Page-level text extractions
*** Block opens ***
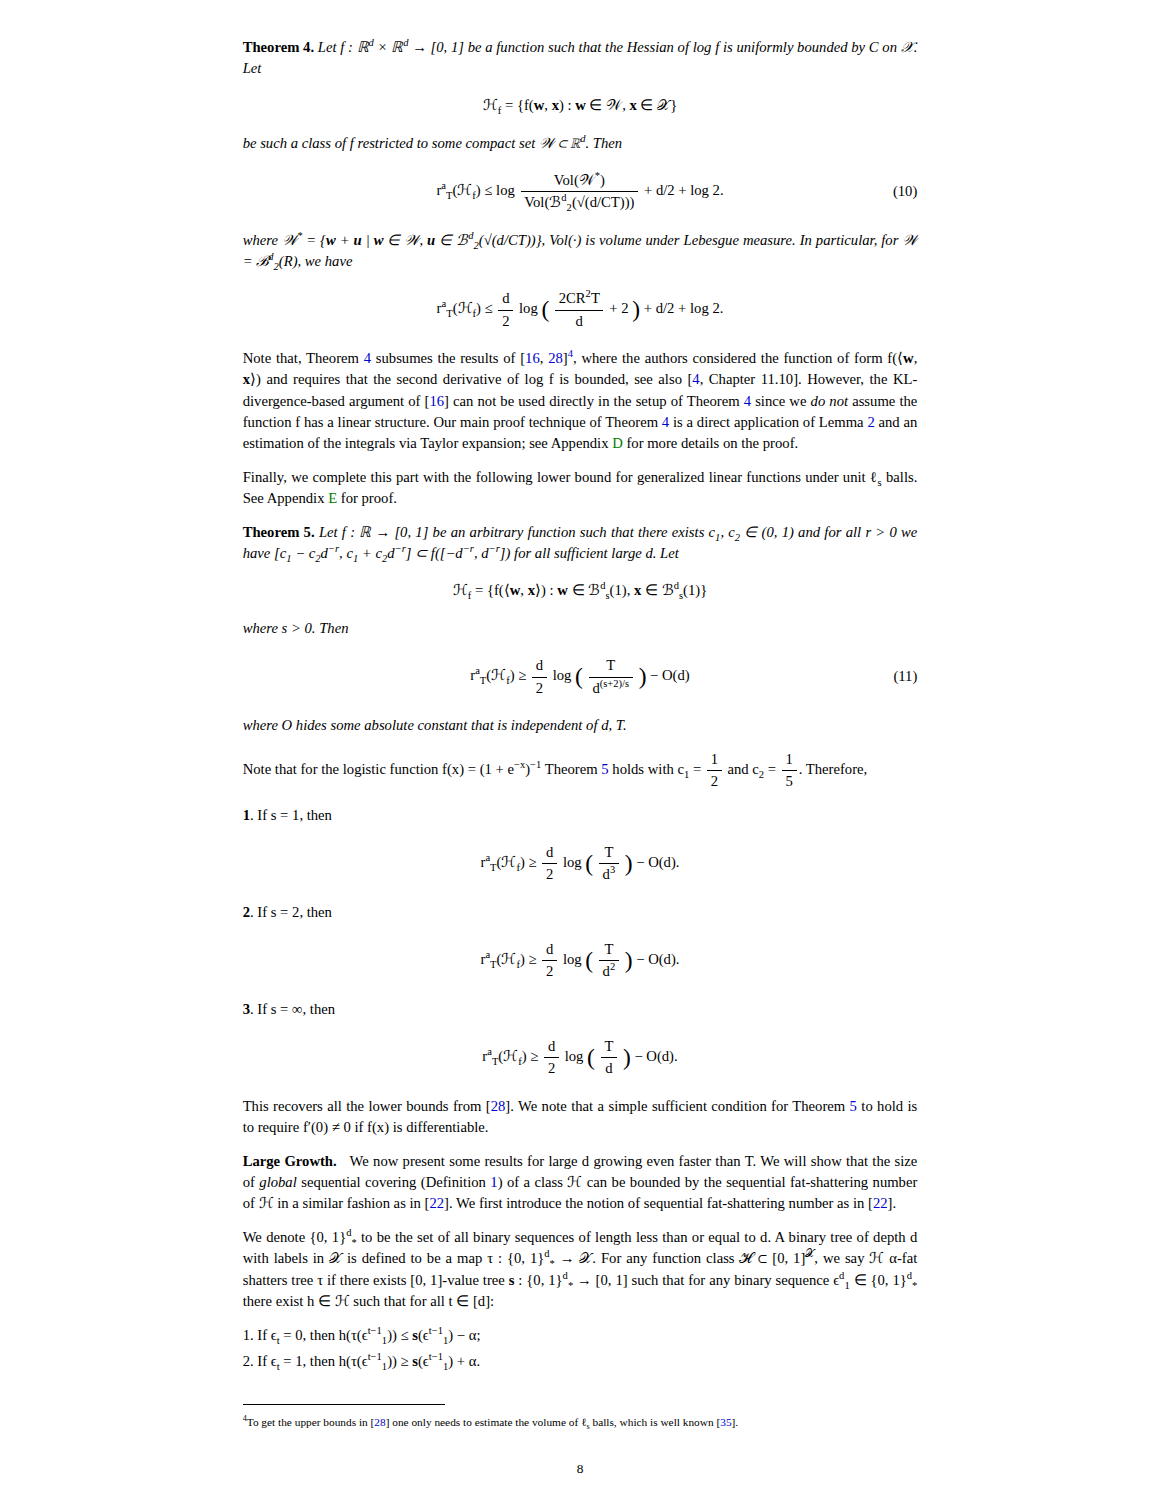Theorem 4. Let f : ℝd × ℝd → [0, 1] be a function such that the Hessian of log f is uniformly bounded by C on 𝒳. Let
ℋf = {f(w, x) : w ∈ 𝒲, x ∈ 𝒳}
be such a class of f restricted to some compact set 𝒲 ⊂ ℝd. Then
raT(ℋf) ≤ log Vol(𝒲*) Vol(ℬd2(√(d/CT))) + d/2 + log 2.
(10)
where 𝒲* = {w + u | w ∈ 𝒲, u ∈ ℬd2(√(d/CT))}, Vol(·) is volume under Lebesgue measure. In particular, for 𝒲 = ℬd2(R), we have
raT(ℋf) ≤ d 2 log ( 2CR2T d + 2 ) + d/2 + log 2.
Note that, Theorem 4 subsumes the results of [16, 28]4, where the authors considered the function of form f(⟨w, x⟩) and requires that the second derivative of log f is bounded, see also [4, Chapter 11.10]. However, the KL-divergence-based argument of [16] can not be used directly in the setup of Theorem 4 since we do not assume the function f has a linear structure. Our main proof technique of Theorem 4 is a direct application of Lemma 2 and an estimation of the integrals via Taylor expansion; see Appendix D for more details on the proof.
Finally, we complete this part with the following lower bound for generalized linear functions under unit ℓs balls. See Appendix E for proof.
Theorem 5. Let f : ℝ → [0, 1] be an arbitrary function such that there exists c1, c2 ∈ (0, 1) and for all r > 0 we have [c1 − c2d−r, c1 + c2d−r] ⊂ f([−d−r, d−r]) for all sufficient large d. Let
ℋf = {f(⟨w, x⟩) : w ∈ ℬds(1), x ∈ ℬds(1)}
where s > 0. Then
raT(ℋf) ≥ d 2 log ( Td(s+2)/s ) − O(d)
(11)
where O hides some absolute constant that is independent of d, T.
Note that for the logistic function f(x) = (1 + e−x)−1 Theorem 5 holds with c1 = 12 and c2 = 15. Therefore,
1. If s = 1, then
raT(ℋf) ≥ d 2 log ( Td3 ) − O(d).
2. If s = 2, then
raT(ℋf) ≥ d 2 log ( Td2 ) − O(d).
3. If s = ∞, then
raT(ℋf) ≥ d 2 log ( Td ) − O(d).
This recovers all the lower bounds from [28]. We note that a simple sufficient condition for Theorem 5 to hold is to require f′(0) ≠ 0 if f(x) is differentiable.
Large Growth. We now present some results for large d growing even faster than T. We will show that the size of global sequential covering (Definition 1) of a class ℋ can be bounded by the sequential fat-shattering number of ℋ in a similar fashion as in [22]. We first introduce the notion of sequential fat-shattering number as in [22].
We denote {0, 1}d* to be the set of all binary sequences of length less than or equal to d. A binary tree of depth d with labels in 𝒳 is defined to be a map τ : {0, 1}d* → 𝒳. For any function class ℋ ⊂ [0, 1]𝒳, we say ℋ α-fat shatters tree τ if there exists [0, 1]-value tree s : {0, 1}d* → [0, 1] such that for any binary sequence ϵd1 ∈ {0, 1}d* there exist h ∈ ℋ such that for all t ∈ [d]:
1. If ϵt = 0, then h(τ(ϵt−11)) ≤ s(ϵt−11) − α;
2. If ϵt = 1, then h(τ(ϵt−11)) ≥ s(ϵt−11) + α.
4To get the upper bounds in [28] one only needs to estimate the volume of ℓs balls, which is well known [35].
8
*** Block closes ***
■ **Description of the task**
Produce only the lines from the line containing "raT(ℋf) ≤ log" through the line containing "Note that, Theorem", inclusive of both, exactly as they stand in the entries above.

■ **Result below**
raT(ℋf) ≤ log Vol(𝒲*) Vol(ℬd2(√(d/CT))) + d/2 + log 2.
(10)
where 𝒲* = {w + u | w ∈ 𝒲, u ∈ ℬd2(√(d/CT))}, Vol(·) is volume under Lebesgue measure. In particular, for 𝒲 = ℬd2(R), we have
raT(ℋf) ≤ d 2 log ( 2CR2T d + 2 ) + d/2 + log 2.
Note that, Theorem 4 subsumes the results of [16, 28]4, where the authors considered the function of form f(⟨w, x⟩) and requires that the second derivative of log f is bounded, see also [4, Chapter 11.10]. However, the KL-divergence-based argument of [16] can not be used directly in the setup of Theorem 4 since we do not assume the function f has a linear structure. Our main proof technique of Theorem 4 is a direct application of Lemma 2 and an estimation of the integrals via Taylor expansion; see Appendix D for more details on the proof.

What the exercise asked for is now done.